All projects
MIT Lincoln LaboratorySummer 2023

Photorealistic 3D Reconstruction with NeRFs

Neural Radiance Field pipelines that reconstruct photorealistic 3D scenes from sparse, low-quality 2D imagery.

Machine Learning Intern

Render quality
30+ PSNR
Training time
~2× faster
PythonPyTorchInstant-NGPNerfactoNeRF Studio

At MIT Lincoln Laboratory I worked on reconstructing photorealistic 3D models from imagery that was sparse and low quality — the kind of input real-world sensing produces, rather than the clean captures NeRF demos usually assume.

Problem

Neural Radiance Fields produce stunning 3D reconstructions, but they're sensitive to input quality and camera coverage, and training is slow. The goal was reconstructions that hold up under realistic, degraded inputs — without waiting hours per scene.

The project became a pipeline problem: first recover a reliable camera coordinate system, then train a radiance field that could synthesize missing viewpoints, then tune the model until the result was high quality enough to iterate on quickly.

NeRF pipeline

Reconstructing a scene as a learned field of light

A single visual walkthrough of the project: sparse captures become camera poses, rays sample a radiance field, and the renderer converges into a cleaner 3D reconstruction. Click a stage below to hold that moment in the animation.

2D images to radiance field
30+ PSNR~2x faster training

Sparse inputs

Start with imperfect 2D captures

Limited, low-quality imagery is the constraint. The goal is to recover a coherent 3D scene without assuming clean, dense coverage.

■ Records shown
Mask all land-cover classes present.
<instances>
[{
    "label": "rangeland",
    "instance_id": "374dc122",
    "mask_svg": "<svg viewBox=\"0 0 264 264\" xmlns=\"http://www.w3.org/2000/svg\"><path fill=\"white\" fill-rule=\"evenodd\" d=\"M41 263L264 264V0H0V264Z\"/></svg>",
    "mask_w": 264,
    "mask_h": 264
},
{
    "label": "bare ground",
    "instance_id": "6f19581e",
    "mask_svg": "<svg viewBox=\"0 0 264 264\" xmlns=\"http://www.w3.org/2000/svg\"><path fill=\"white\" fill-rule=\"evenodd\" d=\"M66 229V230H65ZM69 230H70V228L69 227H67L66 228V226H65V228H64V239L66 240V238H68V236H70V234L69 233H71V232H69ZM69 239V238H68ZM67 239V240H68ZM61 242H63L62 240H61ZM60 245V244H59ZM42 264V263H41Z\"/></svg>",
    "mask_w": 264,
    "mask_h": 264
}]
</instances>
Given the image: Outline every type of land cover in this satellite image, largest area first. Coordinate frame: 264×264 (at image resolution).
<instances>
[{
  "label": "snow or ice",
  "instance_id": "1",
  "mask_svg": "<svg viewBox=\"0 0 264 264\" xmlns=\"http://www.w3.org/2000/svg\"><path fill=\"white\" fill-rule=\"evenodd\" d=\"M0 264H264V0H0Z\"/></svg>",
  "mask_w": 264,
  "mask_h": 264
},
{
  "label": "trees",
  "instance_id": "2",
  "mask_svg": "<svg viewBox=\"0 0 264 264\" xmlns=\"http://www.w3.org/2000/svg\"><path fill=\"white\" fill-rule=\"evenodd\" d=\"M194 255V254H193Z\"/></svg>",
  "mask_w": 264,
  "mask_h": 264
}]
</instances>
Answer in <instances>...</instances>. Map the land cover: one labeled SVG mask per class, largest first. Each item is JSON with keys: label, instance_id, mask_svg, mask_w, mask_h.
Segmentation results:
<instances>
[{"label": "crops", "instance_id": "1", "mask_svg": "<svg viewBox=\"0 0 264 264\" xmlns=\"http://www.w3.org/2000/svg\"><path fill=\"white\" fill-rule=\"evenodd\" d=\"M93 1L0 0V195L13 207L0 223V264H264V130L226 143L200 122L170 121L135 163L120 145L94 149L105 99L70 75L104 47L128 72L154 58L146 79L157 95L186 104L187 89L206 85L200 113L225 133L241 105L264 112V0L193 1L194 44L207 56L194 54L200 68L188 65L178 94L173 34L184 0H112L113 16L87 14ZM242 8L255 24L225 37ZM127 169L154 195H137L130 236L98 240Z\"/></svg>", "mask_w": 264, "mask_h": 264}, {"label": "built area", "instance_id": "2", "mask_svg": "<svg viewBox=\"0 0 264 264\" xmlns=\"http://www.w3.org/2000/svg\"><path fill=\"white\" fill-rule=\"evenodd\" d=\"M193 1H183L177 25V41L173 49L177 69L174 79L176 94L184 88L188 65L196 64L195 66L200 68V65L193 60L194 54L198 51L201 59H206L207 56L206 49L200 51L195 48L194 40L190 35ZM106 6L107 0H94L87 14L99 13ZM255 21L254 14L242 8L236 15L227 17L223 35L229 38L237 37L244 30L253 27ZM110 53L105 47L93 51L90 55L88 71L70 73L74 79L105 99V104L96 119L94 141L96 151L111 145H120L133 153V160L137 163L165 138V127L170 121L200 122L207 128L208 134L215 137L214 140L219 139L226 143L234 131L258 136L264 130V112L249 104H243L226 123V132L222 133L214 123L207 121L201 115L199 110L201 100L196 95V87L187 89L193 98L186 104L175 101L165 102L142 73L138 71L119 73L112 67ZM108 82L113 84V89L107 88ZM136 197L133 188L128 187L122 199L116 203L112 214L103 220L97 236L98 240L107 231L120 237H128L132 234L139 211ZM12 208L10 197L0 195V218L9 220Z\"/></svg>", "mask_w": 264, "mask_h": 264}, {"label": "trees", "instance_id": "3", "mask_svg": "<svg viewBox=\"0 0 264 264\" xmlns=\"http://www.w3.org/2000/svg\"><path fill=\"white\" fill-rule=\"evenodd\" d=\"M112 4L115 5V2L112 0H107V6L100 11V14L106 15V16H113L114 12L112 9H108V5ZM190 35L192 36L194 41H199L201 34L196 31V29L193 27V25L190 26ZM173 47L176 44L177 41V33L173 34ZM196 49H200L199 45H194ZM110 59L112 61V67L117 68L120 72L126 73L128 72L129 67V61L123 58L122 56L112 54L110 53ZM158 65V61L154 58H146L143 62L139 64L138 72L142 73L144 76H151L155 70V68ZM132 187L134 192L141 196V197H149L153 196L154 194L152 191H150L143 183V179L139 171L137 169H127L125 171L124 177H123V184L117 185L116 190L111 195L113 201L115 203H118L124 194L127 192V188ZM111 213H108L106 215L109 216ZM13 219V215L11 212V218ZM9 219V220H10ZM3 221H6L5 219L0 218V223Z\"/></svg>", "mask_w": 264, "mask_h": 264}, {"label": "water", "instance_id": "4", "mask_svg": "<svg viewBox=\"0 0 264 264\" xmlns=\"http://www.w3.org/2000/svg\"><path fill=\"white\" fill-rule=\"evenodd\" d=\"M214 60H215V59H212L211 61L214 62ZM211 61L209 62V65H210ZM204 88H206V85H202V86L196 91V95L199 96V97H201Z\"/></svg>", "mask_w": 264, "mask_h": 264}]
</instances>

■ Work order A
In the NeRF 3D reconstruction project page, what is the first thing the pipeline has to recover?
■ Work order B
Pick up the NeRF 3D reconstruction project page from its last line and continue the write-up.

■ Final answer A
A reliable camera coordinate system.

■ Final answer B
COLMAP / SfM

Recover where each image was taken

Structure from Motion turns unordered photos into estimated camera poses and sparse geometry: the coordinate frame the NeRF needs.

NeRF training

Learn color and density along rays

Rays sample a learned field that predicts volume density and view-dependent color, then renders those samples back into views.

NeRFStudio

Tune the model into a practical renderer

Instant-NGP, Nerfacto, and Nerfacto-Big become engineering tradeoffs: quality, speed, sampling, and model capacity.

Conceptual animation of my MIT Lincoln Laboratory pipeline: COLMAP pose recovery, NeRFStudio model experiments, and renderer optimization for sparse imagery.

Approach

I used COLMAP as the structure-from-motion backbone to estimate each image's camera pose and sparse scene geometry from unordered 2D images. That pose recovery step was critical: without a stable coordinate system, the NeRF has no consistent notion of where light rays originate or what they should explain.

Those posed images then trained the radiance field itself: a neural scene representation that maps 5D camera queries - 3D location plus 2D viewing direction - to volume density and view-dependent color. Rendering becomes a supervised loop: sample rays through the field, synthesize views, compare them against the original captures, and improve the field.

Working in NeRFStudio, I implemented and compared Instant-NGP, Nerfacto, and Nerfacto-Big, tuning model capacity, sampling, and training schedules for sparse, low-quality inputs. Access to MIT Lincoln Lab's compute environment made the work feel like both research and systems engineering: run controlled model variants, monitor quality in real time, and keep tightening the loop between fidelity and training speed.

Results

The pipeline reached 30+ Peak Signal-to-Noise Ratio on the reconstructions while cutting training time roughly in half, making the approach practical to iterate on.

The work gave me a deeper foundation in computer vision, photogrammetry, and neural rendering while balancing research exploration with production-style deliverables. The code remains proprietary to MIT Lincoln Laboratory.